Document text>
########################################
We are not suggesting that you avoid these phrases altogether. There are going to be times when you want to write about two actions that are actually simultaneous and/or genuinely incidental—actions that deserve no more than a dependent clause. And given the choice between an “as” or “-ing” construction and a belabored, artificial alternative, you're well advised to use the as or -ing. But be aware that hacks have long ago run these useful constructions into the ground. Learn to spot them in your own writing and, if you see more than one or two on a page, start hunting around for alternatives.

For instance, “Pulling off her gloves, she turned to face him” could easily be changed to “She pulled off her gloves and turned to face him” or even, “She pulled off her gloves, turned to face him.” Or you can make an -ing phrase less conspicuous by moving it to the middle of the sentence rather than the beginning, where it seems particularly amateurish.”

--Marcia

TABEC

Marcia said...

Oops, I didn't mean to post that last one twice. The prompt asked me if I really wanted to navigate away from the page and I clicked "cancel" --and that was the result. Weird.

Anyway, I've got to go do some more work on my synopsis. It would be embarrassing to win and not be ready!

--Marcia

P.S. My dear husband is praying I'll win this contest. Could he be tired of me harping about publishing a novel for 30 years? That's probably longer than some of you have been alive :-)

TABEC

Marian said...

Thanks for this list. These Teeth and Bones postings are helping me immensely.
########################################
Keypoint data for each instance
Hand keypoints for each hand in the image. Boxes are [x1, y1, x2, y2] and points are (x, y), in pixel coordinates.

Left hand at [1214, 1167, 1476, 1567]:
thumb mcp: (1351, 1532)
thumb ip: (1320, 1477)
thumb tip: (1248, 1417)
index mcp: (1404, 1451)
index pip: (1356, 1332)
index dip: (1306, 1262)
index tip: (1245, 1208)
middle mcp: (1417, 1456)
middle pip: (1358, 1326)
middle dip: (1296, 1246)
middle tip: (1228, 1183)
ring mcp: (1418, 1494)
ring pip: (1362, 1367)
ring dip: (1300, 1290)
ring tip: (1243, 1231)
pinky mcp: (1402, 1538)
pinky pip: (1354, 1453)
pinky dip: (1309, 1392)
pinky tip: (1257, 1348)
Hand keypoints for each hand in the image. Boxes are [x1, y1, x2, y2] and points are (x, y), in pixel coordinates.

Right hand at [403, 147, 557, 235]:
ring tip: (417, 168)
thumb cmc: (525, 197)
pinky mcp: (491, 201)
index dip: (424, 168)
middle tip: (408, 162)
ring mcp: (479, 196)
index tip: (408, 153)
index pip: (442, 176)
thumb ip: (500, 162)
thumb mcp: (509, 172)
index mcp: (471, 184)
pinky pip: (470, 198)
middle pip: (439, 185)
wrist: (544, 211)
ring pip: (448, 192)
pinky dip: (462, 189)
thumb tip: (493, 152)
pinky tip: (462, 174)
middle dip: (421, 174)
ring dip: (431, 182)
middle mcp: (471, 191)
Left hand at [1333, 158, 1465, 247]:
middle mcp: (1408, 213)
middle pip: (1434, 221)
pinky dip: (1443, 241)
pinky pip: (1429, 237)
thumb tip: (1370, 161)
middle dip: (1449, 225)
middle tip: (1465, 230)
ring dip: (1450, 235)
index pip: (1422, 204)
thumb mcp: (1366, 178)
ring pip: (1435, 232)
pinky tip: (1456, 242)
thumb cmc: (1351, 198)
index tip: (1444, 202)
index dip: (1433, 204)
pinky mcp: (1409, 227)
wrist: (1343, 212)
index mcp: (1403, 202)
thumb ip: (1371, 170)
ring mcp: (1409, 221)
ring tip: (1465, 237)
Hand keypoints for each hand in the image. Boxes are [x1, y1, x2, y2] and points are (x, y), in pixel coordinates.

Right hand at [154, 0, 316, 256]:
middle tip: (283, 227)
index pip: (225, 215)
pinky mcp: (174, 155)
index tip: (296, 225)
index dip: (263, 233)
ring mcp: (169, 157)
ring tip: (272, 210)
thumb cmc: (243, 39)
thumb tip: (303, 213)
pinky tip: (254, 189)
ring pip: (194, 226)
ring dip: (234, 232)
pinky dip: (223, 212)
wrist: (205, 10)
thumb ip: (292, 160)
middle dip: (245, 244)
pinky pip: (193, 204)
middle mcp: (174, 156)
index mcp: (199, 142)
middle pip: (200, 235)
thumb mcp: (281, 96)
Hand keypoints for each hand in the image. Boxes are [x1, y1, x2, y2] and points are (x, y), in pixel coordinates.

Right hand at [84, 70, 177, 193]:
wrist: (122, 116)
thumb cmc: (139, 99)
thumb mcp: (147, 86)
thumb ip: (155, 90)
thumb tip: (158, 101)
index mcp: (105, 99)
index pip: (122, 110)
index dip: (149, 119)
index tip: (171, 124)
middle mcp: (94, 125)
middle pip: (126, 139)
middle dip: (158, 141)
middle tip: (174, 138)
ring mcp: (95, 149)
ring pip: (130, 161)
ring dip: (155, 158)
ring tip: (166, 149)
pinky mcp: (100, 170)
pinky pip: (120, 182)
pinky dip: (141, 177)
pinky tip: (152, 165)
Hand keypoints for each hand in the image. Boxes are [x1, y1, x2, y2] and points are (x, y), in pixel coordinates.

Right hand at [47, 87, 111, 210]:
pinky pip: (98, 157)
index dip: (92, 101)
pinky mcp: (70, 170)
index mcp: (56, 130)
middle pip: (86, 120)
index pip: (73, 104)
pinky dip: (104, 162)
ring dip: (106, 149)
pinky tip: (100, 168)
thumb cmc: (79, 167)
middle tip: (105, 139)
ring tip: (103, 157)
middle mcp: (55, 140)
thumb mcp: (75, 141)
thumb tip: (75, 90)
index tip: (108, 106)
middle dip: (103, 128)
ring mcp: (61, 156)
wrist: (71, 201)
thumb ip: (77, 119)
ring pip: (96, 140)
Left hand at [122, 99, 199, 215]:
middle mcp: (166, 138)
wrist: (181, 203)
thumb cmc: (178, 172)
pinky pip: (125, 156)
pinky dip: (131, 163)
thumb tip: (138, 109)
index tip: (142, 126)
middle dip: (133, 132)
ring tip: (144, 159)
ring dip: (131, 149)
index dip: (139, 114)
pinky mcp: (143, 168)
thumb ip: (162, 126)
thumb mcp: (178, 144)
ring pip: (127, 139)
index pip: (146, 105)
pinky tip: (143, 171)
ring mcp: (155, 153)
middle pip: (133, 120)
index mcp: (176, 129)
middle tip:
########################################
Questions on the material>
1) List every version of the glove sentence that the writing-advice text quotes, including the original.
2) In the writing-advice text, what did Marcia click when asked if she really wanted to leave the page?
3) Go on with the comment thread on writing advice, starting after its last sentence.

Answers below>
1)
"Pulling off her gloves, she turned to face him"
"She pulled off her gloves and turned to face him"
"She pulled off her gloves, turned to face him."

2) She clicked "cancel."

3)
TABEC

Lynn Dean said...

Love your code for "not under contract" and Bonnie's "polishing poop."

When I set a story aside and then read it again, I'm surprised to notice themes that I didn't consciously weave in. I wonder if they grow organically out of our mindset while we're writing? It's fun to find them, though, and bring them out.

Thanks for an excellent editing list. This will go in my notebook!

TABEC

Ellen Staley said...

I'm excited. I have a one page and a three page synopsis finished. And of course my bulky twelve pager, the first attempt. Looking forward to applying the list of hints to my rewrites.

Excellent site! Found you through Tosca Lee I believe.

TABEC

Bonnie Grove said...

Ellen: We adore Tosca. She's fun, laid back, and genuinely nice - in addition to writing wonderful novels.

Sharon K. Souza said...

I've been gone all day and come back to some great comments. Bonnie, sharpen away! You're absolutely right about action tags. We don't use them merely to keep from using dialogue tags. And adjectives are wonderful. I love adjectives. Just have to be careful how I use them. And using the surprising adjective instead of the expected adjective gives us all the excuse we need to use them guilt free.

Karen Schravemade said...

Sharon, I like that... "the surprising adjective instead of the expected adjective". Something to ponder on today.

TABEC

P.S. Go, Marcia!!

Megan Sayer said...

Sharon I love the list too! It's so good having all the "rules" together in front of you.

I did a short writing course recently, and the tutor suggested the following technique for searching out unneccessary qualifiers:

1. In MS Word go to the edit menu and scroll down to "find" (or ctrl F)
2. Type in ly (letter l, letter y, followed by a space)
3. press enter

It'll then show you all the really, probably, totally, amazingly and actually unneccessary words.

I was pretty impressed. Makes things heaps easier to find, especially in a big manuscript.

TABEC

Pat Jeanne Davis said...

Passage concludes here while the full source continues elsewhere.